When Form Prevails Over Substance – A Case of SEBI’s Informal Guidance


(First published on Linkedin)


In a yet another perplexing informal guidance, SEBI has once again emphasized form over substance, deviating from the global trend that prioritizes the latter. This case involved a merger between a subsidiary, 99.09% owned by a listed company and 0.91% by public shareholders (presumably since they are unrelated/ unconnected with the promoters of the listed company), with the listed parent company itself. The promoters of the listed company held 75%, while the remaining 25% was with the public.

Post-amalgamation, the overall public shareholding would be 25.27%, slightly above the stipulated minimum of 25% public shareholding. However, the pre-scheme public shareholders’ stake would marginally dip to 24.91%. Despite the substance indicating compliance with the minimum public shareholding norm post-amalgamation, SEBI insisted that the 25% threshold be maintained vis-a-vis pre-scheme public shareholders, citing the provisions of SEBI Master Circular dealing with Schemes of Arrangement.

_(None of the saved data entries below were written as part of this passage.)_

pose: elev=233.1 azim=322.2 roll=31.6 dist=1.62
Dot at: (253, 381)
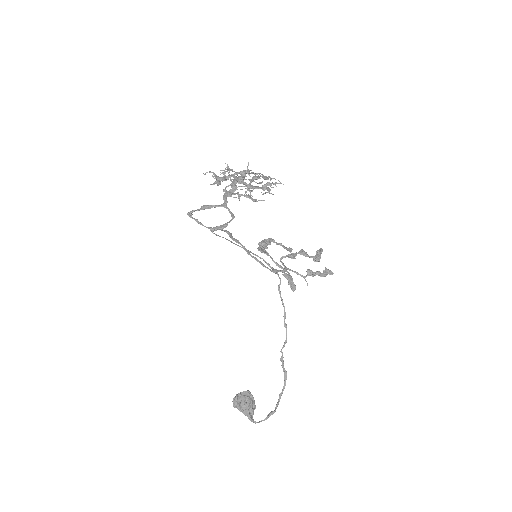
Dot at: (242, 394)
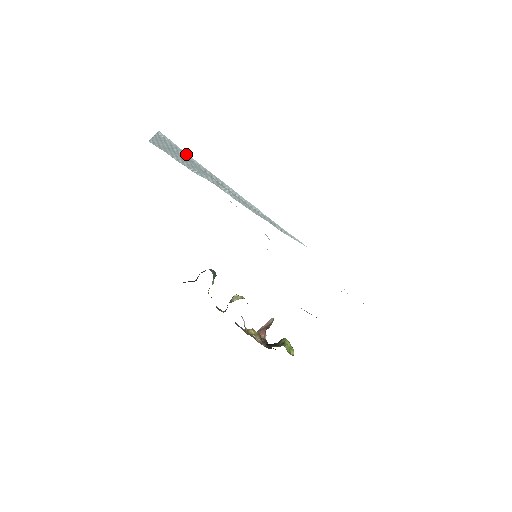
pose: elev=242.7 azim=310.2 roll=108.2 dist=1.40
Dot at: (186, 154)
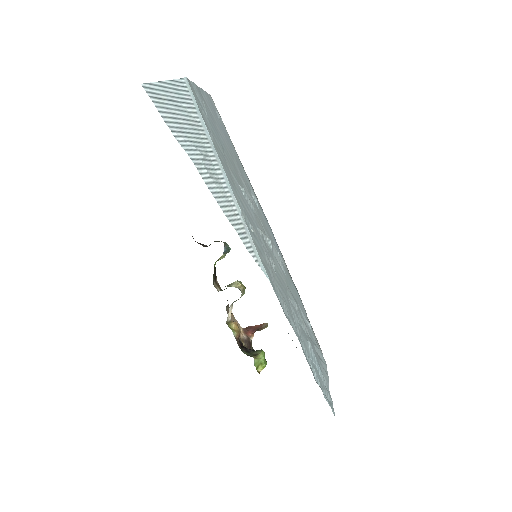
Dot at: (199, 115)
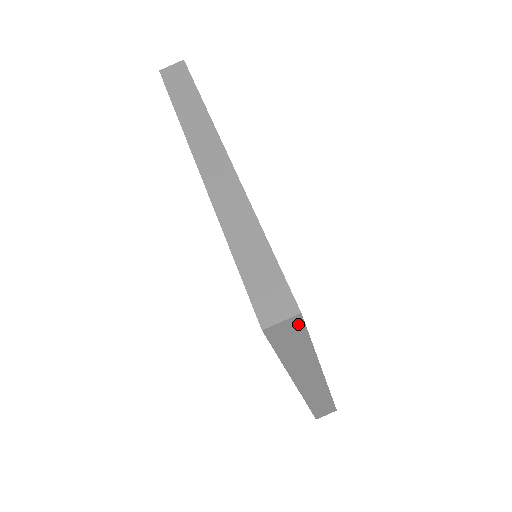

To meet this formal requirement, SEBI mandated promoter dilution before filing the scheme with NCLT, effectively prioritizing the letter of the law over its spirit.

Key Observations:

1. Form Over Substance: SEBI’s insistence on meeting the pre-scheme public shareholding requirement, despite the overall public shareholding being compliant post-amalgamation, underscores an overemphasis on form rather than the broader intent of the regulation.

2. Inflexibility: The requirement for promoter dilution, despite the minimal difference in shareholding percentage, illustrates a rigid approach, which could lead to unnecessary complications and delays in corporate restructuring.

3. Global Disconnect: This ruling seems out of sync with the global shift towards substance over form, where the essence of compliance is given precedence over mere technical adherence.

This informal guidance serves as a reminder of the sometimes perplexing regulatory landscape, where strict adherence to form can overshadow the substance of corporate actions.